• _Short task 1_:
According to the passage about the Sony plants in Terre Haute, how many optical disc products do the twin plants create, package and ship on any given day?
• _Short task 2_:
Decide whether each statement agrees with the passage about the Sony plants in Terre Haute, and quote the words that settle it: (a) The plants stand on a city street in Terre Haute, Indiana. (b) The plants ship products to up to 100 countries. (c) Local residents who drive past know what goes on inside.

## Begin Quoted text

Terre Haute, Ind. — It’s kind of like visiting an electronic Wonka-land. Inside neat but not especially noticeable buildings astride a city street in Terre Haute, Indiana is one of the coolest, most advanced manufacturing facilities in the world. Terre Hauteians drive past every day, completely unaware of the wonders going on inside.

And, like the grand but secretive Willy Wonka, this is just the way Sony likes it. There are secrets in here, marvelous ones, for on any given day, these twin plants create, package and ship more than two million Compact Discs, Digital Video Discs, Play Station games, Universal Media Discs and related optical disc products to every state and up to 100 countries.

That’s serious eye candy. And even more miraculous things are yet to come.

Sony Digital Audio Disc Corp.

## End Quoted text
## Begin Data rows

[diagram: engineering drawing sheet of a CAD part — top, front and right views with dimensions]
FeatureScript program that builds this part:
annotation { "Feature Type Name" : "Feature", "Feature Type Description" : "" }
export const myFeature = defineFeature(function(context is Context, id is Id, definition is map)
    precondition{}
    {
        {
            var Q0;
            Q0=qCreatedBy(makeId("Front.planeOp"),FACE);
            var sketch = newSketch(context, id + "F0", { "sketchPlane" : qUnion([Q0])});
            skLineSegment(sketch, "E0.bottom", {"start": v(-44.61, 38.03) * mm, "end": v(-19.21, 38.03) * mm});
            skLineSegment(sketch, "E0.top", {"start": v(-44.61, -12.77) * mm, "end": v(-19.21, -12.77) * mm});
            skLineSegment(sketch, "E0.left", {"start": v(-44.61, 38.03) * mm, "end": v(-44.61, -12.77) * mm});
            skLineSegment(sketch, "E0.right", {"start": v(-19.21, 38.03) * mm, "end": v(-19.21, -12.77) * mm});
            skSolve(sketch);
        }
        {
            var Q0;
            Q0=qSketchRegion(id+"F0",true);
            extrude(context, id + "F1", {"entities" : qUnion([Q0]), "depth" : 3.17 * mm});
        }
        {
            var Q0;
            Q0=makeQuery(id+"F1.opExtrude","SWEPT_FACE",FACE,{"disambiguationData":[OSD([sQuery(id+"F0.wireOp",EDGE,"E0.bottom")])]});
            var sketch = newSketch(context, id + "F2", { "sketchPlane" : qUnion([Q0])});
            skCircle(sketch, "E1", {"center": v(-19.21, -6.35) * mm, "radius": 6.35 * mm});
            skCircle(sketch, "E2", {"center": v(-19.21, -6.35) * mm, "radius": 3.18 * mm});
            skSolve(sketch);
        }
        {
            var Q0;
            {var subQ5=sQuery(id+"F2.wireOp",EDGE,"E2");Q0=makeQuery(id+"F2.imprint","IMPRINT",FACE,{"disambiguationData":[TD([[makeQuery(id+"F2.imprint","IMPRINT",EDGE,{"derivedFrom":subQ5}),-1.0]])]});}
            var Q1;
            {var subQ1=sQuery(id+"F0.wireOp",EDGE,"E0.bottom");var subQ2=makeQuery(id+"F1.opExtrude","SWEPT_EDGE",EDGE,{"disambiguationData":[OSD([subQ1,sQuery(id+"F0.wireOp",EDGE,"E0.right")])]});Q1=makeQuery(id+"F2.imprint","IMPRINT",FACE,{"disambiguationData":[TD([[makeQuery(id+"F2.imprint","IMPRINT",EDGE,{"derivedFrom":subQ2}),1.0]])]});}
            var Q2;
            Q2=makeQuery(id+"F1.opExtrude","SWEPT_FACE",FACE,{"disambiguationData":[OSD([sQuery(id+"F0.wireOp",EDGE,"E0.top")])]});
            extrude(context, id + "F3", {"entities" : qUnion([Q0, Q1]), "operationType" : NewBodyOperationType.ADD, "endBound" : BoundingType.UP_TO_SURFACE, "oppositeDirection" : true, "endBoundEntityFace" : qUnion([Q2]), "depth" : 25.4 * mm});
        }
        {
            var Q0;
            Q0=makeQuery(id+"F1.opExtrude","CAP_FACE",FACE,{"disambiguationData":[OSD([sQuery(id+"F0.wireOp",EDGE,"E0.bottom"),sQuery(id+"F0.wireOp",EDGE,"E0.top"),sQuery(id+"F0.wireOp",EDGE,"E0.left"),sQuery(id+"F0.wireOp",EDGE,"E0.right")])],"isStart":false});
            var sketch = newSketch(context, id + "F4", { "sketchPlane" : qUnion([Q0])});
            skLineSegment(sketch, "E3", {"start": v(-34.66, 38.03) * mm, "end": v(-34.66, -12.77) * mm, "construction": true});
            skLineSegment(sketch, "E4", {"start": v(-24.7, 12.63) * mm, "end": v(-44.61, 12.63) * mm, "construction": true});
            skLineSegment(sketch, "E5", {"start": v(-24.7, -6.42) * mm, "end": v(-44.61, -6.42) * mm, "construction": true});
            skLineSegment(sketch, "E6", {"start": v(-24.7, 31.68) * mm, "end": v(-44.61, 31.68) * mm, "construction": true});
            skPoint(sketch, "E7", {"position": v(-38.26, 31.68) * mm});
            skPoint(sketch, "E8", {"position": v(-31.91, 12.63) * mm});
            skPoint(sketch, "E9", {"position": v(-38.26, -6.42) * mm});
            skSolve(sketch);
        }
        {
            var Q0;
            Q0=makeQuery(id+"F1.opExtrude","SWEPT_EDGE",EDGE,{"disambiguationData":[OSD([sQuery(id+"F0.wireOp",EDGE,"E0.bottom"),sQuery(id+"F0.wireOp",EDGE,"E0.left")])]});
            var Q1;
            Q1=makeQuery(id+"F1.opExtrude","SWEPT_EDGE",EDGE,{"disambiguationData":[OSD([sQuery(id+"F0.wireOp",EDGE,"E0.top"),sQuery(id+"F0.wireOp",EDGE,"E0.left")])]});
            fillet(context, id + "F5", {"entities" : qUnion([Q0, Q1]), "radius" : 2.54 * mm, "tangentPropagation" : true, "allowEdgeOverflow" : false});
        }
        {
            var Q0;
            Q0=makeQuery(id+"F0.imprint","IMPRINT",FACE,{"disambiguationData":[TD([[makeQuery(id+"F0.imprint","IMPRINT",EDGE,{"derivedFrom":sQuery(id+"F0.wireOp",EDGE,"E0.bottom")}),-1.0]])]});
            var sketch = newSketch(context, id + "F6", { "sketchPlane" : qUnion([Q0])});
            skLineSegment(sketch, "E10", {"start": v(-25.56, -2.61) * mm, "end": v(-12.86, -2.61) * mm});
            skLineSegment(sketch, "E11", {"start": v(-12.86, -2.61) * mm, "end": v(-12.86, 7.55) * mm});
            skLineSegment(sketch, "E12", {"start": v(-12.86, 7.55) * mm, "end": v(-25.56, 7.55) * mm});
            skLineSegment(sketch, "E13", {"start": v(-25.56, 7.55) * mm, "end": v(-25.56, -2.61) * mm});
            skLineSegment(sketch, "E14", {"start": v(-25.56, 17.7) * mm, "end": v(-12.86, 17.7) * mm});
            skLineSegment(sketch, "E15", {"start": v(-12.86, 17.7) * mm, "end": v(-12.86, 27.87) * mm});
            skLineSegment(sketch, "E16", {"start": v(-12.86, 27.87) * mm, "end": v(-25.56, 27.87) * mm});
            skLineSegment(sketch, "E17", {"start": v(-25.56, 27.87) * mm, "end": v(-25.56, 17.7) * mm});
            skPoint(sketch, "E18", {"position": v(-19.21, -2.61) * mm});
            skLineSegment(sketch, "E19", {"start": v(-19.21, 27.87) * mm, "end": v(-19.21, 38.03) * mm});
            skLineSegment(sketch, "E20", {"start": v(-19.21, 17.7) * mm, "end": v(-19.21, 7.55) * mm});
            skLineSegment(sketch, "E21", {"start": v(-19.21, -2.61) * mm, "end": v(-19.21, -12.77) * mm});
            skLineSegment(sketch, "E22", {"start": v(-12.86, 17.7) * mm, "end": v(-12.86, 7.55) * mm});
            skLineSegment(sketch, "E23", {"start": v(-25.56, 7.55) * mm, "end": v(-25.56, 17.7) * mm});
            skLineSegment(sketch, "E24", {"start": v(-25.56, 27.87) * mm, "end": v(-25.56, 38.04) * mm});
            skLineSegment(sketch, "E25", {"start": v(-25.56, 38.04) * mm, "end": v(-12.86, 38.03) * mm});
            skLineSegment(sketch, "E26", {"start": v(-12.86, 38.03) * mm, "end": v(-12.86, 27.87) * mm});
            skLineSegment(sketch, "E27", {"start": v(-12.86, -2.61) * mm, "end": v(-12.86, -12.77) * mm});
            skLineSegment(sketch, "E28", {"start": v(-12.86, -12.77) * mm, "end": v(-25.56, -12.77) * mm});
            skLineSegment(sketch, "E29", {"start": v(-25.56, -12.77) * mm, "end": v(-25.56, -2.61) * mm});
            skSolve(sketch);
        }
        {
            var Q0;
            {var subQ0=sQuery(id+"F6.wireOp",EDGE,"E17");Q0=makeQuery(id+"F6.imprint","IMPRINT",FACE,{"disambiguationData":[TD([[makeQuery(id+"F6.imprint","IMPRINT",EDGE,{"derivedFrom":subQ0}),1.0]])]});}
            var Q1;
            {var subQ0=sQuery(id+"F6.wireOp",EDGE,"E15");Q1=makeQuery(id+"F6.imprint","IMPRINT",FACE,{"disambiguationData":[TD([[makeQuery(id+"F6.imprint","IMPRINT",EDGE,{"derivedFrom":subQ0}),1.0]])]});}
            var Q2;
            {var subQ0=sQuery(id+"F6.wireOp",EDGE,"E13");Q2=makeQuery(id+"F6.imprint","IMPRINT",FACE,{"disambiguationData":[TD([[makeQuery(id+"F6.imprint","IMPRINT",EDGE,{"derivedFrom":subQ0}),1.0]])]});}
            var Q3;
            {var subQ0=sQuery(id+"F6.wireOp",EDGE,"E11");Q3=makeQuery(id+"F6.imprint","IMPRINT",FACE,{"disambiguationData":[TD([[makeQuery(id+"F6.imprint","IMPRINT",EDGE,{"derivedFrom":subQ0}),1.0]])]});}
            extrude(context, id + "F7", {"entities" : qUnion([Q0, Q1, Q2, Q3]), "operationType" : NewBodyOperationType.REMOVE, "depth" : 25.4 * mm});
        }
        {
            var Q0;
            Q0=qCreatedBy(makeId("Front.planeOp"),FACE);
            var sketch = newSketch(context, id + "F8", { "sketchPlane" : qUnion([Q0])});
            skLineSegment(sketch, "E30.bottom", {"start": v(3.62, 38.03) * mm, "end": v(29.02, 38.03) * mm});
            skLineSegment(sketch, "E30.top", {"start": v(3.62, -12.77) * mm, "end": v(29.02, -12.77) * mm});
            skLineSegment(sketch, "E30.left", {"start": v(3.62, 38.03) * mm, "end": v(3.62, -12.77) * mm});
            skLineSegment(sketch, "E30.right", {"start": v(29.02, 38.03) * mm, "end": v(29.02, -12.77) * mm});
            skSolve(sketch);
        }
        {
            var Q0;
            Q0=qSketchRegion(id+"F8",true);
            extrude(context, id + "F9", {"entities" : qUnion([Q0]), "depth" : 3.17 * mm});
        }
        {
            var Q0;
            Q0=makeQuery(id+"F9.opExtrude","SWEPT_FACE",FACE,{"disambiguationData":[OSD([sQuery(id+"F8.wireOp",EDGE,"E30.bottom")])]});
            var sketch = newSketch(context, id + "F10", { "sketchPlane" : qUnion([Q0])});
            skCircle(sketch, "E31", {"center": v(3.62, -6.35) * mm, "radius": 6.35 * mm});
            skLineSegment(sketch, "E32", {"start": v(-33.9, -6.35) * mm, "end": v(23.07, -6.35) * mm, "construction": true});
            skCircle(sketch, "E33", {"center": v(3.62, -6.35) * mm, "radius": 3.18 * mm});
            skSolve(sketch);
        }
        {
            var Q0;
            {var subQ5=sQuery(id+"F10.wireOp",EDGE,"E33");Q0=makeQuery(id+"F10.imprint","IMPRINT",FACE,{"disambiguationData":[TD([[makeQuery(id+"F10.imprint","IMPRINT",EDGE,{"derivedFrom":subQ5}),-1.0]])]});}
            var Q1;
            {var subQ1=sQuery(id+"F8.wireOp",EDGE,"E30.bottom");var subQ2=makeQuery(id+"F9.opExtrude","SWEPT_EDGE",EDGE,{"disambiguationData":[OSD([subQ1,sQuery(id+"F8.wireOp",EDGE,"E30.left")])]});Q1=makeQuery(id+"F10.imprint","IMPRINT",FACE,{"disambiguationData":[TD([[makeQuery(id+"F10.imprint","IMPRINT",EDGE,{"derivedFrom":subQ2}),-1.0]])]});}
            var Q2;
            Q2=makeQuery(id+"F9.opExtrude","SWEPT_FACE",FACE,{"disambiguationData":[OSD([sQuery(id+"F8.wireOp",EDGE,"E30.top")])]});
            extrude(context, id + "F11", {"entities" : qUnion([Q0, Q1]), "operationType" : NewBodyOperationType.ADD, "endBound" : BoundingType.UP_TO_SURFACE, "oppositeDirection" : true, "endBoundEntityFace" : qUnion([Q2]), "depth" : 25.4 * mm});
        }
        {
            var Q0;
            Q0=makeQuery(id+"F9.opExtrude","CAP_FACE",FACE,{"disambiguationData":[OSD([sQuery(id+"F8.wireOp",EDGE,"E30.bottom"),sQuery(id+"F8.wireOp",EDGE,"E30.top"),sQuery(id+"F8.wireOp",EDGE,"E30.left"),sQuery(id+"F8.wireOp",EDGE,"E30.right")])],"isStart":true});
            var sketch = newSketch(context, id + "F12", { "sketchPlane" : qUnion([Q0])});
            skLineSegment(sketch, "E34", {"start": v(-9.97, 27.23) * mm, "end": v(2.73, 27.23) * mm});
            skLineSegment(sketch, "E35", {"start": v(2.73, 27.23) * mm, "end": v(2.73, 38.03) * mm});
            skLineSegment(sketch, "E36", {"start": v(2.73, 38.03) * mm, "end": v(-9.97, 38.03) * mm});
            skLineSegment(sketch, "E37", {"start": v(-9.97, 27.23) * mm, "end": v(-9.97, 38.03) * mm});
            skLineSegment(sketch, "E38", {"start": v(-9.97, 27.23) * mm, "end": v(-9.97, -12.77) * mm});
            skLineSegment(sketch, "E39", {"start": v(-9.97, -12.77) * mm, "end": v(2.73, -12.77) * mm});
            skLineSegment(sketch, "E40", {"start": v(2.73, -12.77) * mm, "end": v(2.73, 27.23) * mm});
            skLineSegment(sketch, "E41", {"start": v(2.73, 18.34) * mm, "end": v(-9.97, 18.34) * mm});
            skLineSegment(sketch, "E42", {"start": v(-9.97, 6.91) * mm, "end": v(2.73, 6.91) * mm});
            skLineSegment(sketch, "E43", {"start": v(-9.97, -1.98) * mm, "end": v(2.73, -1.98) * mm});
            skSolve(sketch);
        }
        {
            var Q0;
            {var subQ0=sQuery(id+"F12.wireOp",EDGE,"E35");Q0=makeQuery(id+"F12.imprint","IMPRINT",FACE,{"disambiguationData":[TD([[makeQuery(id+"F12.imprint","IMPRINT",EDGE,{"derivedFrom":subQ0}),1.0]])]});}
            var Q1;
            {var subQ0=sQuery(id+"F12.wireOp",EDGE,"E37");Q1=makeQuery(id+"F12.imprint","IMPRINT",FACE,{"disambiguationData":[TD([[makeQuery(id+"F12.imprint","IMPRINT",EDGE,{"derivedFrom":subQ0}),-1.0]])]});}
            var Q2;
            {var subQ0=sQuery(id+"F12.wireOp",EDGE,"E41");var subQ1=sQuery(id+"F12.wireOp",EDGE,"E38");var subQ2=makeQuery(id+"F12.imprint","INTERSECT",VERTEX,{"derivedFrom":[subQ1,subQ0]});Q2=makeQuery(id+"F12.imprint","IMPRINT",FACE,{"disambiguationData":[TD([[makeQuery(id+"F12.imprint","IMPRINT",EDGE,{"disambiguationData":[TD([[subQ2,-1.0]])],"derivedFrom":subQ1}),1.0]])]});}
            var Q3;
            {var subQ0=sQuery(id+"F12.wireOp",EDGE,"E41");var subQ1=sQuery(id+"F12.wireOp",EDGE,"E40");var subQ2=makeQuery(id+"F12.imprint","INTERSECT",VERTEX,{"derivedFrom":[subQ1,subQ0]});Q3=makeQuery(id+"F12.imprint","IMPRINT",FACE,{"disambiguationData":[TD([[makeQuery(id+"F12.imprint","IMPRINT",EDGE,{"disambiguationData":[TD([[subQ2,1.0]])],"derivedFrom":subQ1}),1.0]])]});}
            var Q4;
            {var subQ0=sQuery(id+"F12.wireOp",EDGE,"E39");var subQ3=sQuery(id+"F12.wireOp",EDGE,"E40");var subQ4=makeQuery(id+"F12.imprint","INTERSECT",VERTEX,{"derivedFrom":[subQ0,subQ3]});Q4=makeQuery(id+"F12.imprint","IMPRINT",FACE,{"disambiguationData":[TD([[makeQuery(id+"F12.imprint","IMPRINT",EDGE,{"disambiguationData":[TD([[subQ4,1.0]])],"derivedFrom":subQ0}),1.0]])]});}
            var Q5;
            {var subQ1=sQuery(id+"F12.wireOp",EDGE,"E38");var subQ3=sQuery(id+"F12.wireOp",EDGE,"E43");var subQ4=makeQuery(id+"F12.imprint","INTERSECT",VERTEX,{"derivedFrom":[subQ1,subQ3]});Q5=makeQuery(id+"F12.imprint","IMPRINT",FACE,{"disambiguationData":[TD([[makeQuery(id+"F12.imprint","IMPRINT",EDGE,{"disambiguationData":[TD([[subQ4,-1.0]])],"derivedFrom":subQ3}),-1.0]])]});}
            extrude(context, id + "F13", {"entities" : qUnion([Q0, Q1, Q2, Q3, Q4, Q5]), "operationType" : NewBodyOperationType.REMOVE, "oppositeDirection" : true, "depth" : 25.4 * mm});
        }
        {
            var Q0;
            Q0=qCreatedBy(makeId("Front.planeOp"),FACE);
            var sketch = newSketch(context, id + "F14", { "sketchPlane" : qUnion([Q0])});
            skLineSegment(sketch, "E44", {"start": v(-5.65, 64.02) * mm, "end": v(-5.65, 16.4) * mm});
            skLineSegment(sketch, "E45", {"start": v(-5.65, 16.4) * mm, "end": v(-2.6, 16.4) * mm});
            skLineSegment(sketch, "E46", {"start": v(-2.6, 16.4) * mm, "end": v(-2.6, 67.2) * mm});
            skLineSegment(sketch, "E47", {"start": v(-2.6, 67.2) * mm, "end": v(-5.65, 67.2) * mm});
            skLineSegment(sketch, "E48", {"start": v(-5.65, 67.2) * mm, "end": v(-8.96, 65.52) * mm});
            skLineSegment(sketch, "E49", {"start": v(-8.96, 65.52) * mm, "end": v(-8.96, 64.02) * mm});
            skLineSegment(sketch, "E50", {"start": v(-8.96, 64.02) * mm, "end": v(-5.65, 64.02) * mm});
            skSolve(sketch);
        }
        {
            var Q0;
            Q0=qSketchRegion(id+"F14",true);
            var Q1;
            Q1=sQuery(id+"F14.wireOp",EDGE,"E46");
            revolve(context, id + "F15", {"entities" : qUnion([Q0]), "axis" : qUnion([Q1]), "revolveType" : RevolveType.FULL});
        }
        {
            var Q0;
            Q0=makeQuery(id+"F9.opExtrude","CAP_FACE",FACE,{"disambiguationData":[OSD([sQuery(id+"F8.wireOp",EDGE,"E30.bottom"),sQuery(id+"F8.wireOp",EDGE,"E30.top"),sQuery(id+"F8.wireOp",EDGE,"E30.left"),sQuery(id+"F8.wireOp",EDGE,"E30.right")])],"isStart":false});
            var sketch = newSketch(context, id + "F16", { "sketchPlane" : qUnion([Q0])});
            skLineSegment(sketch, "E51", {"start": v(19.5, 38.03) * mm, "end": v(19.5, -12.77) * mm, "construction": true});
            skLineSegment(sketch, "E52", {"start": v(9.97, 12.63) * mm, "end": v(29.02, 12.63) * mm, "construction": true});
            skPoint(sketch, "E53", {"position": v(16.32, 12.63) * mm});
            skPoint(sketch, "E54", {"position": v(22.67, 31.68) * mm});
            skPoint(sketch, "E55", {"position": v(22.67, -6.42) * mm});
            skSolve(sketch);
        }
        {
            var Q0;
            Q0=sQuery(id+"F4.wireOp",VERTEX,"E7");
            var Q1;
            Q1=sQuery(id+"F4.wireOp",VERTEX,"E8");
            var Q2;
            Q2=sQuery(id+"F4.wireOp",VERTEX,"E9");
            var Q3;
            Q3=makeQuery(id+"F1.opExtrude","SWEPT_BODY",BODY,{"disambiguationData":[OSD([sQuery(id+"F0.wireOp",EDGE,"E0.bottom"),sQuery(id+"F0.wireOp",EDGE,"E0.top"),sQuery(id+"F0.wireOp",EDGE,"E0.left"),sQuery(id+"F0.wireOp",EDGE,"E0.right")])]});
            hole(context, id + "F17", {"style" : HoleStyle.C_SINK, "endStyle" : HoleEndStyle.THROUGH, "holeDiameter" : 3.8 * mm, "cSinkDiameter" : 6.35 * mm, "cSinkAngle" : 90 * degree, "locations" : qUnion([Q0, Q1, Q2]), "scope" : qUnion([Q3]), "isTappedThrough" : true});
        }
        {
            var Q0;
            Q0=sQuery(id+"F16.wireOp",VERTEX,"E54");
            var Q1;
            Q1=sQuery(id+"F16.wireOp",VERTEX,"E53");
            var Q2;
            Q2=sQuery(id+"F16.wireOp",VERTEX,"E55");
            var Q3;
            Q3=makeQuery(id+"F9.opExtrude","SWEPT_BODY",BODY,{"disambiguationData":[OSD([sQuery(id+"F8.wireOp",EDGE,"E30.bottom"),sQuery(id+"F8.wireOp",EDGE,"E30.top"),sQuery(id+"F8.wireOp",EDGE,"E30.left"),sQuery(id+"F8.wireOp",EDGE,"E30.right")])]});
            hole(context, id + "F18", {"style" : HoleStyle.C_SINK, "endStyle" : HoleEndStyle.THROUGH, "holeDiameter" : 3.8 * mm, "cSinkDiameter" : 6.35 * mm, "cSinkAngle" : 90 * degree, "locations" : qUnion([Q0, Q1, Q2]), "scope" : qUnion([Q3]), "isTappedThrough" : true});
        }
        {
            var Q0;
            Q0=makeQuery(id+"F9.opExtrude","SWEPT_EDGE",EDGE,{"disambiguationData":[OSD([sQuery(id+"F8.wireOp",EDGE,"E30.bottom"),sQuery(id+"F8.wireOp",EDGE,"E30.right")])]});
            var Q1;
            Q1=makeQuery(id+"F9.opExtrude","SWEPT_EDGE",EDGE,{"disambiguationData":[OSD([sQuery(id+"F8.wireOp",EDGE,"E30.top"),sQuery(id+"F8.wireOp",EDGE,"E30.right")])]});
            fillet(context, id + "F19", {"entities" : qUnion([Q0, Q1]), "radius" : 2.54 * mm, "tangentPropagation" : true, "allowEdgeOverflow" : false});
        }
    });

## End Data rows

• _Correct result 1_:
More than two million.

• _Correct result 2_:
(a) Yes: "astride a city street in Terre Haute, Indiana"
(b) Yes: "to every state and up to 100 countries"
(c) No: "completely unaware of the wonders going on inside"